> WHAT IS NEEDED:
The line with "vfov_deg: 50.3" marks the first line to copy, and the line with "f_number: 2.8" marks the last. Transcribe that stretch of the data below exactly, without pictures.

++++++++++

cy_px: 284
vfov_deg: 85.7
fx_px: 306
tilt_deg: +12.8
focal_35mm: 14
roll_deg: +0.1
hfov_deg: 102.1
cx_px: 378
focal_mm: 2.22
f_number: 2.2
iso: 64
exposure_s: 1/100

++++++++++

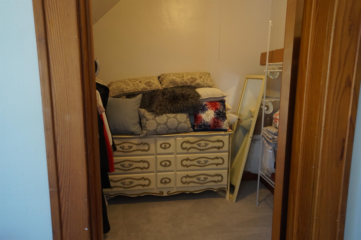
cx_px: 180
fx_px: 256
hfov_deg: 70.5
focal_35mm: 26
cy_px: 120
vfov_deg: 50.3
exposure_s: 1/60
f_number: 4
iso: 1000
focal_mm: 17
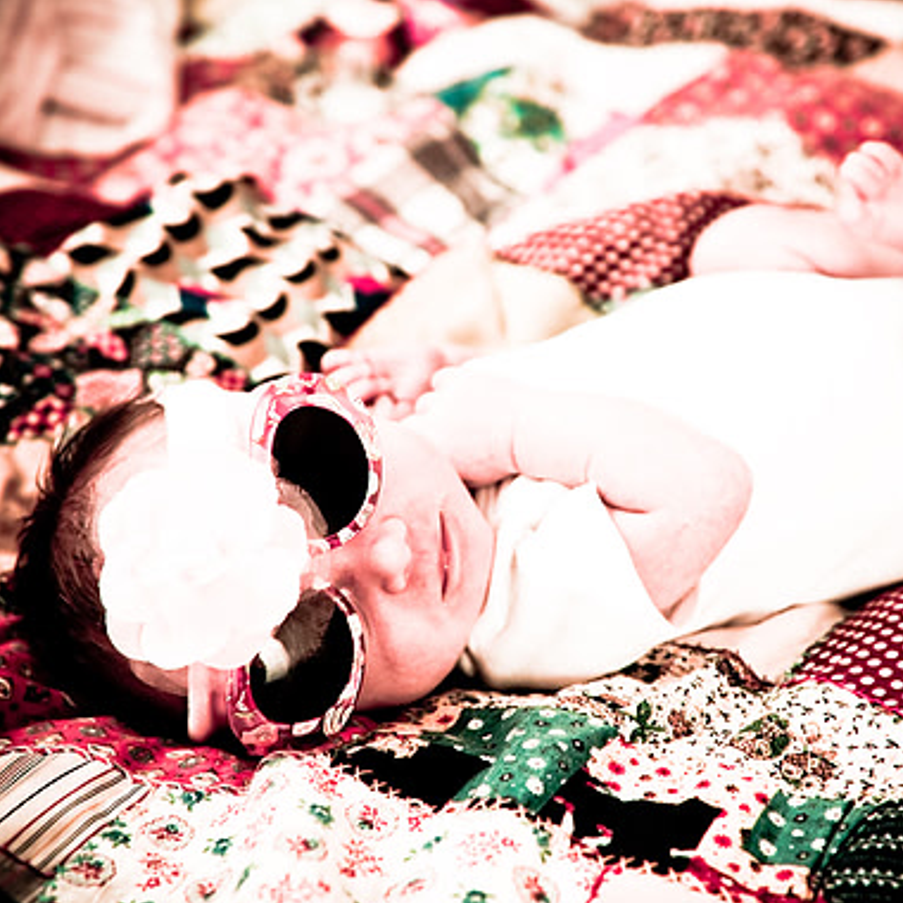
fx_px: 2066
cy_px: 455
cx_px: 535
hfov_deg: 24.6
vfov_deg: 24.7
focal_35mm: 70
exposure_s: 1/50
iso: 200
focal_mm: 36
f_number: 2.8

++++++++++

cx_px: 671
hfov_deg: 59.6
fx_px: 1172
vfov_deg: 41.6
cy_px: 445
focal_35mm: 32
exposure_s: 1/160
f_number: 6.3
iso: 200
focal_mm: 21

++++++++++

> WRITTEN RESPONSE:
vfov_deg: 50.3
exposure_s: 1/60
f_number: 4
iso: 1000
focal_mm: 17
fx_px: 2066
cy_px: 455
cx_px: 535
hfov_deg: 24.6
vfov_deg: 24.7
focal_35mm: 70
exposure_s: 1/50
iso: 200
focal_mm: 36
f_number: 2.8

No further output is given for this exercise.